House Lust: A Waterfront Villa for the Eclectic World Traveler
Could this be the most extraordinary property to hit the market in 2020?
European villas and New England farmhouses have a lot more in common than you’d think. They both have a deep-rooted kinship with the natural world. Views are paramount. Unadulterated materials — field stone, clay tile, knotty pine, brick — reign supreme. High ceilings and tall windows lend an airiness with which modern homes cannot compete.
Now imagine the two styles together as one. Would they wage a war? Would one dominate the other? Would the amalgamation erase the good in both to create the Frankenstein’s monster of architectural design?
If 256 East Shore Road in Jamestown offers any indication, the Old World and the New World can work together, and beautifully (don’t let the Revolutionary War fool you). This new-to-market property, which overlooks Gould Island on Jamestown’s eastern shore, served as farmland owned by preeminent Jamestowner, John Carr, during the eighteenth century. According to a 1995 architectural survey published by the Rhode Island Historical Preservation and Heritage Commission, the main farmhouse was built in 1875 for Isaac Howland and stayed in his family for seventy years, where his descendants raised poultry and cattle.

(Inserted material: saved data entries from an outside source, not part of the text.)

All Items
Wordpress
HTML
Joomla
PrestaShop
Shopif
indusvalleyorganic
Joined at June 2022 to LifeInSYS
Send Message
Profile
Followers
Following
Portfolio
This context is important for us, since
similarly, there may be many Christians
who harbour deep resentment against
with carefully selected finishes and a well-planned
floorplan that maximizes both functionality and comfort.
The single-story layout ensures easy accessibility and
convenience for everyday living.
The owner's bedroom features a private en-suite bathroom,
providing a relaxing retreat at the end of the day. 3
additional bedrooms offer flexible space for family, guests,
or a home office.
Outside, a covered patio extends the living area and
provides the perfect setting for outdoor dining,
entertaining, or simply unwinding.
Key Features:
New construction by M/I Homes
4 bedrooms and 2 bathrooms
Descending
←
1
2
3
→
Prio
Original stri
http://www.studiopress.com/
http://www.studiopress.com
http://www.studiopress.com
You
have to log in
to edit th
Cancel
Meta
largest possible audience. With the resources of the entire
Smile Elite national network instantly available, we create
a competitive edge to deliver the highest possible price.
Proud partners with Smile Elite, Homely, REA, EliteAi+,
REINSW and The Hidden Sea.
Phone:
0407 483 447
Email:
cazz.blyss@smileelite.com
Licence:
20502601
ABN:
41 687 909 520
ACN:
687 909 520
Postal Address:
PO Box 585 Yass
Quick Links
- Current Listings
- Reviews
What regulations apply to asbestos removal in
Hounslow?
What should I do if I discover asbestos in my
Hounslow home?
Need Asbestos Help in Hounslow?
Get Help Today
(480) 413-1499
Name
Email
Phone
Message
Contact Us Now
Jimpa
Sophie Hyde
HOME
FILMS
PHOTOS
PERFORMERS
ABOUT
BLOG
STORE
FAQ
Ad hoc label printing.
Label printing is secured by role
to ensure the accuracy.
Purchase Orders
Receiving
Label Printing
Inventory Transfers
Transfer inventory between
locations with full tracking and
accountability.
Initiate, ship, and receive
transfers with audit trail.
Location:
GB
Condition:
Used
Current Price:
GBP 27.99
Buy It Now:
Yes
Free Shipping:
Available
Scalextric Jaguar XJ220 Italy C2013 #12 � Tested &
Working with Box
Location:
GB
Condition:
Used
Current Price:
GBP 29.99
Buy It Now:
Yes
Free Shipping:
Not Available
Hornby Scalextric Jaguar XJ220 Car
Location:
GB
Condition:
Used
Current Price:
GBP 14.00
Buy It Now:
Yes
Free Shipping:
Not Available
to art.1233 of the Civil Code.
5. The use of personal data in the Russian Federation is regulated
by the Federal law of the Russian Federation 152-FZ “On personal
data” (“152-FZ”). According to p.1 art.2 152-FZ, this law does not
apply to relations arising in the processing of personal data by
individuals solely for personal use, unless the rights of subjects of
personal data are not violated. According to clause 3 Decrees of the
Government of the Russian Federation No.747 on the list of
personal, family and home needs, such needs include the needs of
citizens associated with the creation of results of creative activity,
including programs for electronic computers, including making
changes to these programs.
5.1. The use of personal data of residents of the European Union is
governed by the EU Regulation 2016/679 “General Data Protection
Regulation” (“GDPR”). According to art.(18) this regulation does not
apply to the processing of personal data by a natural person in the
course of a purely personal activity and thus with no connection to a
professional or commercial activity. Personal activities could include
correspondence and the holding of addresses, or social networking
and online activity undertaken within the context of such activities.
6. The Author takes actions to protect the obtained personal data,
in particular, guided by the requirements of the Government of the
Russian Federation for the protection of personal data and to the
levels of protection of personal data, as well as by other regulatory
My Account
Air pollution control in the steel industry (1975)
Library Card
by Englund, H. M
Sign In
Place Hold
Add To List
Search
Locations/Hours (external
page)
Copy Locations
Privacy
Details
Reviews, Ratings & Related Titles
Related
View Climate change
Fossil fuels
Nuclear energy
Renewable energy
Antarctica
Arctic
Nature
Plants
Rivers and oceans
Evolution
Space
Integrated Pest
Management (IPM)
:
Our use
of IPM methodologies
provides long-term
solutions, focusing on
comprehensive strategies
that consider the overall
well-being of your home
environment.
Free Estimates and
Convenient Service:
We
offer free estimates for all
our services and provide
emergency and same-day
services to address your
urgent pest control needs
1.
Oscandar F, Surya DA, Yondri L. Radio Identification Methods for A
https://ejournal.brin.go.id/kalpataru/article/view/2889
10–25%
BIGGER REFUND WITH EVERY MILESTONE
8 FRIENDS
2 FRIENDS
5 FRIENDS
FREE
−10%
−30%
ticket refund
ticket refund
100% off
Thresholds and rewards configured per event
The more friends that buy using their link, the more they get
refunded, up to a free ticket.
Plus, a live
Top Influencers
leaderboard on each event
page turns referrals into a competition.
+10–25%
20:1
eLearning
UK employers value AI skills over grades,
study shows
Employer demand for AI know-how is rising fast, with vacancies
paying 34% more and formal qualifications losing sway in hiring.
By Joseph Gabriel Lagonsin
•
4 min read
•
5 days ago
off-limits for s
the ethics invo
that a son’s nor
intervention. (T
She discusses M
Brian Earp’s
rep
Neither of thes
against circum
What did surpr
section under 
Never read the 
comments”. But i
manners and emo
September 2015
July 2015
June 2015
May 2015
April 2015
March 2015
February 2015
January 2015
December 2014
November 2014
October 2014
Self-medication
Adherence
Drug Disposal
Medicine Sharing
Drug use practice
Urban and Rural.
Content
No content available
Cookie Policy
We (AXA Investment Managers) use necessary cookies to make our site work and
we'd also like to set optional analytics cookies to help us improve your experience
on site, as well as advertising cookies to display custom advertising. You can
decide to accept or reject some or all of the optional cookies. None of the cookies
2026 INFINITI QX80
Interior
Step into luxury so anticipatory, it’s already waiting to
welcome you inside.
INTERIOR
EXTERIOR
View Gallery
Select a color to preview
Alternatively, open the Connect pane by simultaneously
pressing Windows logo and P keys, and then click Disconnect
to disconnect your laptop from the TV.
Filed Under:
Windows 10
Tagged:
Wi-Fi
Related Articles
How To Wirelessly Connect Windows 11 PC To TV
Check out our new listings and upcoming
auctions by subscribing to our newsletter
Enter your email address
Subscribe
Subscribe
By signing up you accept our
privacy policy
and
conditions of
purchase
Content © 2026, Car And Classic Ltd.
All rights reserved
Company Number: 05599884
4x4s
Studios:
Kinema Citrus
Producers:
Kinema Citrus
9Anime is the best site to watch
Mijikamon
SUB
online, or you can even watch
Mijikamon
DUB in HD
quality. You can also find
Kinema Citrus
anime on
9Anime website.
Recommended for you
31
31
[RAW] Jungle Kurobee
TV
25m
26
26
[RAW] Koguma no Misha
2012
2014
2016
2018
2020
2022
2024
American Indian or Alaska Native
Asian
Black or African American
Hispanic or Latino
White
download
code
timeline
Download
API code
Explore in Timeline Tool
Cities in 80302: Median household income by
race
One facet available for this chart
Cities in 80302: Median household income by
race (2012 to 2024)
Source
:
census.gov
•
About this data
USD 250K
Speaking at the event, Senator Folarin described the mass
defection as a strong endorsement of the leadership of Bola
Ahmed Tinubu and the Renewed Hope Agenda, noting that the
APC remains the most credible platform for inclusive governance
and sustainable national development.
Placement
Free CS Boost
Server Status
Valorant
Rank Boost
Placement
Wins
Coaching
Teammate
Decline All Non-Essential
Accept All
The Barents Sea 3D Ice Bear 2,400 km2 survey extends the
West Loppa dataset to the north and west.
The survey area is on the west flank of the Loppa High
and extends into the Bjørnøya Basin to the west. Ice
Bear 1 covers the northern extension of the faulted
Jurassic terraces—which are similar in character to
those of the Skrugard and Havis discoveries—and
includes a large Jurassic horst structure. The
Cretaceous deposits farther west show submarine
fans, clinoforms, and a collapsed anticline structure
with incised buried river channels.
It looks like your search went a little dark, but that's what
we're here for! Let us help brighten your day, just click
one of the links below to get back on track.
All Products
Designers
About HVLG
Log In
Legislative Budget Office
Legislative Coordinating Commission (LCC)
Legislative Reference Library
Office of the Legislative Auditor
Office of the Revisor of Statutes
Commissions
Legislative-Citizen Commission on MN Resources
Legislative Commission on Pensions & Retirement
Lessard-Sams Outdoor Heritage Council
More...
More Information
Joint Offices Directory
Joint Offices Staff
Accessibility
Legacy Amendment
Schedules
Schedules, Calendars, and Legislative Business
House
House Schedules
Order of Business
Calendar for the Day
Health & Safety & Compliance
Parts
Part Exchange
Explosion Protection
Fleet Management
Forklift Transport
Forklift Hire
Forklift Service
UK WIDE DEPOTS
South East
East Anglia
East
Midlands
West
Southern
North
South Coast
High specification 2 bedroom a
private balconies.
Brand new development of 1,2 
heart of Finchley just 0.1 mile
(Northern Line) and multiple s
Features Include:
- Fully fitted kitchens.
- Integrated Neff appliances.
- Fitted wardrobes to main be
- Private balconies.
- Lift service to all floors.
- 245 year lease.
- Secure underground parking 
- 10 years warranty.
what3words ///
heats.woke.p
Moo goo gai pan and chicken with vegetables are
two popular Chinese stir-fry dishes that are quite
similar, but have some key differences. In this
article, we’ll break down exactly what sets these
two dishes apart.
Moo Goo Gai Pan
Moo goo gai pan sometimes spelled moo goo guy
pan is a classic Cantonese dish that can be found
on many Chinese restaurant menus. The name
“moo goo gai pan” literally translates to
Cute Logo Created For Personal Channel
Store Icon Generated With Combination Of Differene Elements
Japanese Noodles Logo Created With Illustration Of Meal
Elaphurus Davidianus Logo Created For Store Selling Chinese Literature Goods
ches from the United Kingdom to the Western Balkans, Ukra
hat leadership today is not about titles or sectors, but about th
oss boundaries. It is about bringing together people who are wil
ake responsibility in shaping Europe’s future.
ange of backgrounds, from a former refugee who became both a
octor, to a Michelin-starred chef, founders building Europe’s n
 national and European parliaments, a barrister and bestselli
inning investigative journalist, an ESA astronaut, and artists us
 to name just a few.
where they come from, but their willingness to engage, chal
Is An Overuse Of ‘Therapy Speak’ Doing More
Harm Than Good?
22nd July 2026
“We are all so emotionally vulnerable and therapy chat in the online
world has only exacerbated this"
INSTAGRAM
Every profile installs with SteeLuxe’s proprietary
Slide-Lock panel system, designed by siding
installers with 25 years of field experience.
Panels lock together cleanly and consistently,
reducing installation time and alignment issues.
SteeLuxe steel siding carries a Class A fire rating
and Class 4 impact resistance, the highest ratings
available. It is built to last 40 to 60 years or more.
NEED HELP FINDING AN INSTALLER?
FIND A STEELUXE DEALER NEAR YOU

Fast forward to the late 1970s, when globetrotters W. Howard Morrison and Jone Pashalian purchased the estate. Howard’s father owned Morrison’s Typewriters on Thayer Street in Providence, while Jone ran her eponymous and much-beloved imports shop, Jone Pasha, right around the corner on Waterman. The pair made their mark on the place for nearly twenty-five years. In 2005, the home was sold to a real estate investor out of Texas, who continued honing its eclectic spirit while adding ample square footage to its existing footprint.